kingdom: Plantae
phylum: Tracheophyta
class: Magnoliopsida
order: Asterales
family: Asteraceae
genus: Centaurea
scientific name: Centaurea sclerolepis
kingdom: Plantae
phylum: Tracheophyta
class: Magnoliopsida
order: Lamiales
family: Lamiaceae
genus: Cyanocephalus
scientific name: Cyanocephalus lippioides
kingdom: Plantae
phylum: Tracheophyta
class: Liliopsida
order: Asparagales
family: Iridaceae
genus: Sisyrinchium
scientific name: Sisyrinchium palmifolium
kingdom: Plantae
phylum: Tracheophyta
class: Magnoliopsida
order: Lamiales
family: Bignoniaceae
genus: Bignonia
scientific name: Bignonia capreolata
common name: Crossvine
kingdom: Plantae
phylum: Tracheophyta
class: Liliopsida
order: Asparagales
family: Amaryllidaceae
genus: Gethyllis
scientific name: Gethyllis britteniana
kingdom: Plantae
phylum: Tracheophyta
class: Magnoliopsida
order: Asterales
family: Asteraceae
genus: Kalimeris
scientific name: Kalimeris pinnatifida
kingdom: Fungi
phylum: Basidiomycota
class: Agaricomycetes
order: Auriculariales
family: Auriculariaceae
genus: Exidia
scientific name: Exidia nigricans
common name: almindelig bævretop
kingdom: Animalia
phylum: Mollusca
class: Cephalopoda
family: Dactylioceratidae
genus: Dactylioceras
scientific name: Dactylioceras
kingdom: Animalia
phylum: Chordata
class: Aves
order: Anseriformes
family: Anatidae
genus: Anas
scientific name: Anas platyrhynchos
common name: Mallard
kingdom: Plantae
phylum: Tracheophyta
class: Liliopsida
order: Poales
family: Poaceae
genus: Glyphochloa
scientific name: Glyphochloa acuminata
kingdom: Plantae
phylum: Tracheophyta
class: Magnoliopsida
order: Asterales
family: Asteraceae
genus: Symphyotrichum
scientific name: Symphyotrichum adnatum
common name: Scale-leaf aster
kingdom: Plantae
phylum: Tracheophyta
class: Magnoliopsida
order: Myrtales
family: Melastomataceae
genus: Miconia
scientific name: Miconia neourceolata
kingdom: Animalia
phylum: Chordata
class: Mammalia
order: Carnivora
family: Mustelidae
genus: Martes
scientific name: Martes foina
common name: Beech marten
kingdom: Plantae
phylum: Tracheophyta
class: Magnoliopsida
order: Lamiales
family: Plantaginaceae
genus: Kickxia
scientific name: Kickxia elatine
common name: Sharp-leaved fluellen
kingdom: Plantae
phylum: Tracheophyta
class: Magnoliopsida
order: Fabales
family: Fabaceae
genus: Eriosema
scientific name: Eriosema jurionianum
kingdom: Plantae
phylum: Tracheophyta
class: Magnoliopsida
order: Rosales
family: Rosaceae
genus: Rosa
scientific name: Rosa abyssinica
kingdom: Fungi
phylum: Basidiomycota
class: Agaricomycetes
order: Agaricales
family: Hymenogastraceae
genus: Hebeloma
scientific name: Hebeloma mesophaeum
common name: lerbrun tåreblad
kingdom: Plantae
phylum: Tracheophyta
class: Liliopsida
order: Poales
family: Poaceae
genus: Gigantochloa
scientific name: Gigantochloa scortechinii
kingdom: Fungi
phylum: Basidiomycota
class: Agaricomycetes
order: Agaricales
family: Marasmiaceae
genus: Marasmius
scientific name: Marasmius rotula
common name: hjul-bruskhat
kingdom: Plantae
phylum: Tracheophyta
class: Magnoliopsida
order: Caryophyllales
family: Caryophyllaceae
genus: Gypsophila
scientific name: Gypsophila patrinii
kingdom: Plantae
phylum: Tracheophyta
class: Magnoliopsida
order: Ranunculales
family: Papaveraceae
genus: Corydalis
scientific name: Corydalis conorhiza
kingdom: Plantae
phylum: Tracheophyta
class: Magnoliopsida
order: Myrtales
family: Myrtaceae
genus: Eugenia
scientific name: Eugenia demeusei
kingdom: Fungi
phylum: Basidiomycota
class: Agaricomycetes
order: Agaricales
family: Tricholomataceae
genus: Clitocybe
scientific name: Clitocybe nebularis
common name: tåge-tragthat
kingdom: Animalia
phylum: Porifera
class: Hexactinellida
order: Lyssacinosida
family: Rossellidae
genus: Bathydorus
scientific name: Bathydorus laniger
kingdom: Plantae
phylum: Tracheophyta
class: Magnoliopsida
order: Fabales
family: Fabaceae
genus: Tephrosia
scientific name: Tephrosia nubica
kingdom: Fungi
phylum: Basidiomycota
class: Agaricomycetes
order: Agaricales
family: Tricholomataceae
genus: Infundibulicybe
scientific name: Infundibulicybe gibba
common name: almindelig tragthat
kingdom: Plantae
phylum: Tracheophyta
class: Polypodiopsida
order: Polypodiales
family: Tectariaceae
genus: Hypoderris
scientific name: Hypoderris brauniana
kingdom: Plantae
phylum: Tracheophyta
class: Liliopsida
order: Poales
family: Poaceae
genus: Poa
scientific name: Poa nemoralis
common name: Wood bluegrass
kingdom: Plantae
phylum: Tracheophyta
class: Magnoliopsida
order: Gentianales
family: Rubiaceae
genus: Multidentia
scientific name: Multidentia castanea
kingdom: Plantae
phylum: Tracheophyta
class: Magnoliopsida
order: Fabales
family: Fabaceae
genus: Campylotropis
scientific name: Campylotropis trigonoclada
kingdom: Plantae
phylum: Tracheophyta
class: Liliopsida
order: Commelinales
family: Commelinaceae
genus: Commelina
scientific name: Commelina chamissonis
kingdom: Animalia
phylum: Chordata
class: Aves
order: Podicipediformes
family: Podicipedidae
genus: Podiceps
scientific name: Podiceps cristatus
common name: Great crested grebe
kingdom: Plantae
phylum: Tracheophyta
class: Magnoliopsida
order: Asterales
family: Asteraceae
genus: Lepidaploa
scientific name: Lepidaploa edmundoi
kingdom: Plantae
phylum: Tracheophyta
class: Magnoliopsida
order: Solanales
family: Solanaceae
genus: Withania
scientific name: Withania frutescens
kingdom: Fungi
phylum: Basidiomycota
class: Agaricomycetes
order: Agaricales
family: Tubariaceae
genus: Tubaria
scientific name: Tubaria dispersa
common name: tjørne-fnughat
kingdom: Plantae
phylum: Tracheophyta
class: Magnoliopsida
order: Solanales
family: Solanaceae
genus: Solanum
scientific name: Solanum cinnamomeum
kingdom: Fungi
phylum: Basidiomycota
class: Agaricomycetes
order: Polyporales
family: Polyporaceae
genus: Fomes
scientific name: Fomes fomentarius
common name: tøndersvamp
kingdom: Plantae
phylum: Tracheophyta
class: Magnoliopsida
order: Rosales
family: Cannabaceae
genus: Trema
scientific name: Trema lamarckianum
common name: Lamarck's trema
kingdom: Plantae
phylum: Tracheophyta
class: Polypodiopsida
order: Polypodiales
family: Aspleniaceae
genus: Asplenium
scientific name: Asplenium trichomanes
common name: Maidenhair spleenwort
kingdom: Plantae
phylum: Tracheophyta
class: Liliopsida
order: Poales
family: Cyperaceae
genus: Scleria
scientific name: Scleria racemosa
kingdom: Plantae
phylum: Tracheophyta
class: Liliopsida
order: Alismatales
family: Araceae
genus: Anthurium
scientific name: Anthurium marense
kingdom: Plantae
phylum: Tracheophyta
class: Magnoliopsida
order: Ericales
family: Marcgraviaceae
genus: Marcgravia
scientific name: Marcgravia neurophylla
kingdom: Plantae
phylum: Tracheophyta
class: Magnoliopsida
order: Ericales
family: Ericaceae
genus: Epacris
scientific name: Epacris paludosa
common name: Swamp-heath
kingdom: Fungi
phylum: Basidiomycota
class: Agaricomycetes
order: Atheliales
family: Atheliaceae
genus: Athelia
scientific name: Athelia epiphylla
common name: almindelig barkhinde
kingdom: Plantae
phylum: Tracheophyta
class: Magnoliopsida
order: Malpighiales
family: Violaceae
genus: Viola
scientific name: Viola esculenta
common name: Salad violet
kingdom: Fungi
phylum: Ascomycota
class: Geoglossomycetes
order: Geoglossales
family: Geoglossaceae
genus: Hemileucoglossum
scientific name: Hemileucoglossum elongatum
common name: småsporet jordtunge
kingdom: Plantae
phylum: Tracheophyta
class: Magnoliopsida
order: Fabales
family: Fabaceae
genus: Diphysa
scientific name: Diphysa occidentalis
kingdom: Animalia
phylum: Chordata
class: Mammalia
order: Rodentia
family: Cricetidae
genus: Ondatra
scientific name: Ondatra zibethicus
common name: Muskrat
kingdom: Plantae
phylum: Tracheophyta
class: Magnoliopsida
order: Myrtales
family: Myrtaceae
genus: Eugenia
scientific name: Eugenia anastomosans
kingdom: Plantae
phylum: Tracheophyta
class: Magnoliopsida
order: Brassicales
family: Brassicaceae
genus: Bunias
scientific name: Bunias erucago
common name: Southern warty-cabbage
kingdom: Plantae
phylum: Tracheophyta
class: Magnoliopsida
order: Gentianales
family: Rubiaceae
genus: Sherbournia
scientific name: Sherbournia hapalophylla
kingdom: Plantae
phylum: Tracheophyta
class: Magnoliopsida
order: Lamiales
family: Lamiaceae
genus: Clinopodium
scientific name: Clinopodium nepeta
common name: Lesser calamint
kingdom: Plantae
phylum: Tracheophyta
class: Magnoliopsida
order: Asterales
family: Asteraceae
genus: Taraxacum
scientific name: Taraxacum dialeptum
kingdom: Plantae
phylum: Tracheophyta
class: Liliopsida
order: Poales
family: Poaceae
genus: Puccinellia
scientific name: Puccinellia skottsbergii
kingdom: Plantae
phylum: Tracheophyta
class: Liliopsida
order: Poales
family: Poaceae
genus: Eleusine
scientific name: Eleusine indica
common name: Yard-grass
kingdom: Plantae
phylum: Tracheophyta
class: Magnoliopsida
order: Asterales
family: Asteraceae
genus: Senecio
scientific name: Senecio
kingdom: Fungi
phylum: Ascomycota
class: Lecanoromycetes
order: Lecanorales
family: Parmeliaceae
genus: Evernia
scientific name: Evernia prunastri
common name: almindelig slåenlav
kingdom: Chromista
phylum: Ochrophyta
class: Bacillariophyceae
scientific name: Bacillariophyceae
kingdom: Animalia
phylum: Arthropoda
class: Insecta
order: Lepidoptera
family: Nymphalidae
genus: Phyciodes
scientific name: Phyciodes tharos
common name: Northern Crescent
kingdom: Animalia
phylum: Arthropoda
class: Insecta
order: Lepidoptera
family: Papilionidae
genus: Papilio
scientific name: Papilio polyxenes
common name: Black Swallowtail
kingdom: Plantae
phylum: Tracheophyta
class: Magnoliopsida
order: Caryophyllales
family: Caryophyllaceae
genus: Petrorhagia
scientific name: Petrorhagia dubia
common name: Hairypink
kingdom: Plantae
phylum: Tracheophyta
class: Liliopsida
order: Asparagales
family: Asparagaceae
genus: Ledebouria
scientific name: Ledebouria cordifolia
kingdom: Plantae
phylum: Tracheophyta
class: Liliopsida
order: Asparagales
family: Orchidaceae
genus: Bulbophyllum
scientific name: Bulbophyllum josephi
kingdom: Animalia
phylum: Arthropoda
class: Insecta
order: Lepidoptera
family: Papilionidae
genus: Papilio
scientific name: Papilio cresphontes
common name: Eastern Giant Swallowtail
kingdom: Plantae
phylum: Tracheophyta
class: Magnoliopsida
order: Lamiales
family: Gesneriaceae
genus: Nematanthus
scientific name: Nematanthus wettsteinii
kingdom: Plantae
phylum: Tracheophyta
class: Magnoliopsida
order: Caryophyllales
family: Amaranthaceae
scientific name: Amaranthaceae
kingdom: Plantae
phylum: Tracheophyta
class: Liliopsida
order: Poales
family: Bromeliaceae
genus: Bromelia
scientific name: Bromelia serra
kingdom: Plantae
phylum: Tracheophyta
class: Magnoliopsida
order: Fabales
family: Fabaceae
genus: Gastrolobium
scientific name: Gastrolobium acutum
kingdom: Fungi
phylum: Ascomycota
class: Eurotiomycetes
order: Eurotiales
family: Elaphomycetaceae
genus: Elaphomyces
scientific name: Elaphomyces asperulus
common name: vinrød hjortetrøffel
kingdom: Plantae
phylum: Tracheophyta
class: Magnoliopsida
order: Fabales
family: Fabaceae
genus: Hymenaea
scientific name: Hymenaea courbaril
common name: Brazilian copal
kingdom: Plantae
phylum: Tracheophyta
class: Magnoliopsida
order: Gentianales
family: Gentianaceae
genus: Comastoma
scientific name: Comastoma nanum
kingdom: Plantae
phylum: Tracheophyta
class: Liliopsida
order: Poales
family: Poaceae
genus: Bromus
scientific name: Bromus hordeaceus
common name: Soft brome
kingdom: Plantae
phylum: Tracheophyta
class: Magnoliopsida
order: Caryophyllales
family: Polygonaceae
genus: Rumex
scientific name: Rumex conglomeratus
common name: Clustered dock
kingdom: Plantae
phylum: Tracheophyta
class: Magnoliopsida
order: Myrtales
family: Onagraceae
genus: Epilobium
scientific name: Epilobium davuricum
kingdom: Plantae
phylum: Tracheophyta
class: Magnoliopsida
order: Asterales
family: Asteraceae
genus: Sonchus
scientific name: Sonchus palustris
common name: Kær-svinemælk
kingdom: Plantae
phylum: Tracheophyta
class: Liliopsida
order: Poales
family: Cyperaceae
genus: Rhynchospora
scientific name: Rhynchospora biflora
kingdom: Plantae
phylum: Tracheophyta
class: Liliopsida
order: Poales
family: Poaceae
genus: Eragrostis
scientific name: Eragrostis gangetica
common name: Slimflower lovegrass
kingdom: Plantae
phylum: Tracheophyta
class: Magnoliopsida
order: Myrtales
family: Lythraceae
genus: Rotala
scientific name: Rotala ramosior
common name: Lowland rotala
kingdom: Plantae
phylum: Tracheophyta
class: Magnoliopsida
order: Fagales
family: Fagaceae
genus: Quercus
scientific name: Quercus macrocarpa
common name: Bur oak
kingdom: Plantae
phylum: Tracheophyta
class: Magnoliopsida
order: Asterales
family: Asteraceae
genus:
------------------------
Reproduce verbatim the lines of the material, starting at the line containing "scientific name: Quercus macrocarpa" and ending at the final line of the material.

scientific name: Quercus macrocarpa
common name: Bur oak
kingdom: Plantae
phylum: Tracheophyta
class: Magnoliopsida
order: Asterales
family: Asteraceae
genus:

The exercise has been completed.